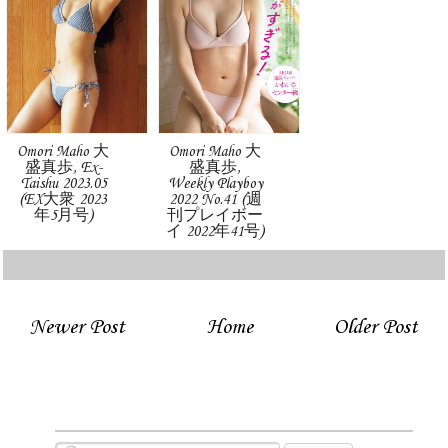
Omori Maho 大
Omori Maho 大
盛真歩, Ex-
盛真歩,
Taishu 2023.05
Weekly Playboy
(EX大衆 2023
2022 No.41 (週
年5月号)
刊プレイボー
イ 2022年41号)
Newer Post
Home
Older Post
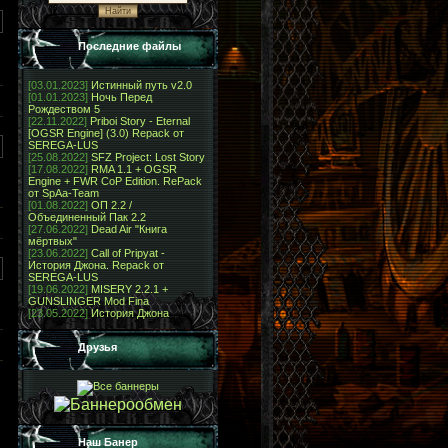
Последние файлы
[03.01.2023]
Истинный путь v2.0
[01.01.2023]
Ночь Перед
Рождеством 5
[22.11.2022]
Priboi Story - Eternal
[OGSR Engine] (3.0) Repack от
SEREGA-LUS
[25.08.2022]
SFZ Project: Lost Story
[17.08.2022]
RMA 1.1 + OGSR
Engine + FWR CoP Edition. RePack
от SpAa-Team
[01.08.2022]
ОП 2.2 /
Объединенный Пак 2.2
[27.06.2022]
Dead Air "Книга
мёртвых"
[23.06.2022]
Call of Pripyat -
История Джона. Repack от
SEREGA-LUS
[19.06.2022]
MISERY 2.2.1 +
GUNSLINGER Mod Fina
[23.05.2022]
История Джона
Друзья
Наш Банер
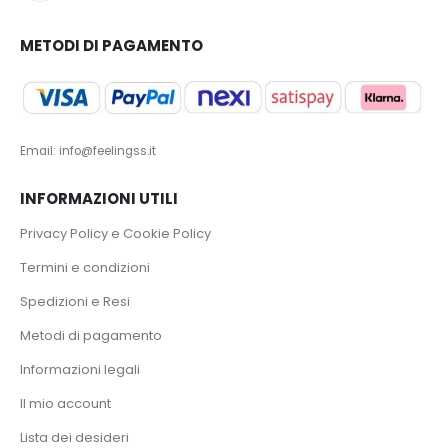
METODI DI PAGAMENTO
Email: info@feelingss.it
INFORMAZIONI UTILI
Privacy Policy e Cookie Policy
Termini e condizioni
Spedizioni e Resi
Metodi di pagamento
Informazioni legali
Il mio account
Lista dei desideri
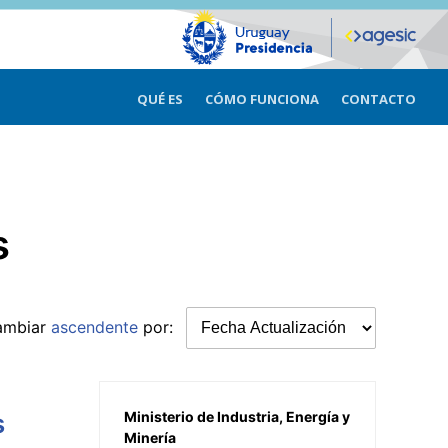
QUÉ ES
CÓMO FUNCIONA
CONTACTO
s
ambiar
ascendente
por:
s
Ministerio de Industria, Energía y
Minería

Exercise details — Word for word, copy all the entries above, but with no pictures.

Response to this exercise —
Omori Maho 大
Omori Maho 大
盛真歩, Ex-
盛真歩,
Taishu 2023.05
Weekly Playboy
(EX大衆 2023
2022 No.41 (週
年5月号)
刊プレイボー
イ 2022年41号)
Newer Post
Home
Older Post
Последние файлы
[03.01.2023]
Истинный путь v2.0
[01.01.2023]
Ночь Перед
Рождеством 5
[22.11.2022]
Priboi Story - Eternal
[OGSR Engine] (3.0) Repack от
SEREGA-LUS
[25.08.2022]
SFZ Project: Lost Story
[17.08.2022]
RMA 1.1 + OGSR
Engine + FWR CoP Edition. RePack
от SpAa-Team
[01.08.2022]
ОП 2.2 /
Объединенный Пак 2.2
[27.06.2022]
Dead Air "Книга
мёртвых"
[23.06.2022]
Call of Pripyat -
История Джона. Repack от
SEREGA-LUS
[19.06.2022]
MISERY 2.2.1 +
GUNSLINGER Mod Fina
[23.05.2022]
История Джона
Друзья
Наш Банер
METODI DI PAGAMENTO
Email: info@feelingss.it
INFORMAZIONI UTILI
Privacy Policy e Cookie Policy
Termini e condizioni
Spedizioni e Resi
Metodi di pagamento
Informazioni legali
Il mio account
Lista dei desideri
QUÉ ES
CÓMO FUNCIONA
CONTACTO
s
ambiar
ascendente
por:
s
Ministerio de Industria, Energía y
Minería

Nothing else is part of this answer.